Harriet Lamb, executive director of the independent foundation, said the fair-trade movement is vital.
“Far too many companies are burying their heads in the sand and ignoring the mounting calls from consumers who want to understand more about the origins of the food they eat and the clothes they wear,” she said. “These companies still buy blind as cheap as they can and then make gestures of charity to farmers on whose work their annual profit mountains are built. Those companies are out of step with the nation's mood.”
The British made an impression on McGowan, who regularly buys fair-trade coffee and is encouraging her church to “become more focused about it.”
Brits “seem to incorporate it into their daily lives I think in some really wonderful ways,” she said. “I'm so impressed.
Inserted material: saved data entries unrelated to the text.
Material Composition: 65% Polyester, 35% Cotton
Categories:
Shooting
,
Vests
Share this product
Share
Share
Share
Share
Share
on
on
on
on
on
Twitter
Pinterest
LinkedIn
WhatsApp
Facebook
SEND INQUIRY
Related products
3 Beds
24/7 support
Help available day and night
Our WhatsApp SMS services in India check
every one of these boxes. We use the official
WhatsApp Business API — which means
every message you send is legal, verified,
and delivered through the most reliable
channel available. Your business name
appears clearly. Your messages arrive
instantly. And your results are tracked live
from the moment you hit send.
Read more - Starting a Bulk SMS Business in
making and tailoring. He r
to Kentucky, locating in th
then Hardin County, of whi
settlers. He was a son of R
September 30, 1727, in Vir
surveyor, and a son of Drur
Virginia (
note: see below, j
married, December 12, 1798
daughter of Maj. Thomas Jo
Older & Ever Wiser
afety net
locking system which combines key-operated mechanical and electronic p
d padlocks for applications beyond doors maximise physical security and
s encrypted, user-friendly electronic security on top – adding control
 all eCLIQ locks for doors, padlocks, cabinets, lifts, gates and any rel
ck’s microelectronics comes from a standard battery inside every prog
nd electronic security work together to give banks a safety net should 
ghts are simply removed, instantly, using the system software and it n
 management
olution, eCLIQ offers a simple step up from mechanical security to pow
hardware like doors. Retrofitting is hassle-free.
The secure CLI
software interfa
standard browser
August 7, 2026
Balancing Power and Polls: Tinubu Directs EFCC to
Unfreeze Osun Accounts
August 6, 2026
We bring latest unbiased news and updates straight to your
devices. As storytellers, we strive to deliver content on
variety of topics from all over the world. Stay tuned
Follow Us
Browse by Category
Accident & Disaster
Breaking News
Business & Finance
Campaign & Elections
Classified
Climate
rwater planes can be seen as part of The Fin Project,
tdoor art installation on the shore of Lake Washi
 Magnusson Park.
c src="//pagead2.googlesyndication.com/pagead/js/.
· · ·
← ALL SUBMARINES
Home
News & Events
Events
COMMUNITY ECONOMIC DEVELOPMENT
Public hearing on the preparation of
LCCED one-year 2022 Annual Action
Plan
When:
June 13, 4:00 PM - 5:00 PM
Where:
They go to great lengths to try to do it.”
And besides buying goods to use stateside, fair trade also encompasses gifts that are bought in a loved-one's name and given to a family or community overseas.
Oxfam, World Vision and ChristianAid provide even more options for Christmastide shoppers. By visiting
www.oxfam.org, choosing a price range and selecting a fitting gift, families in Africa and Asia can receive a pig, chickens or sheep, for example. The charity then sends a descriptive and appreciative card to the “recipient.”
True, children may not be overly enthusiastic if they get a gift certificate for an apple tree this year instead of an iPod. But for adults, it could be the way to go.
Maybe this year, revenge is best served warm—with a higher good in mind.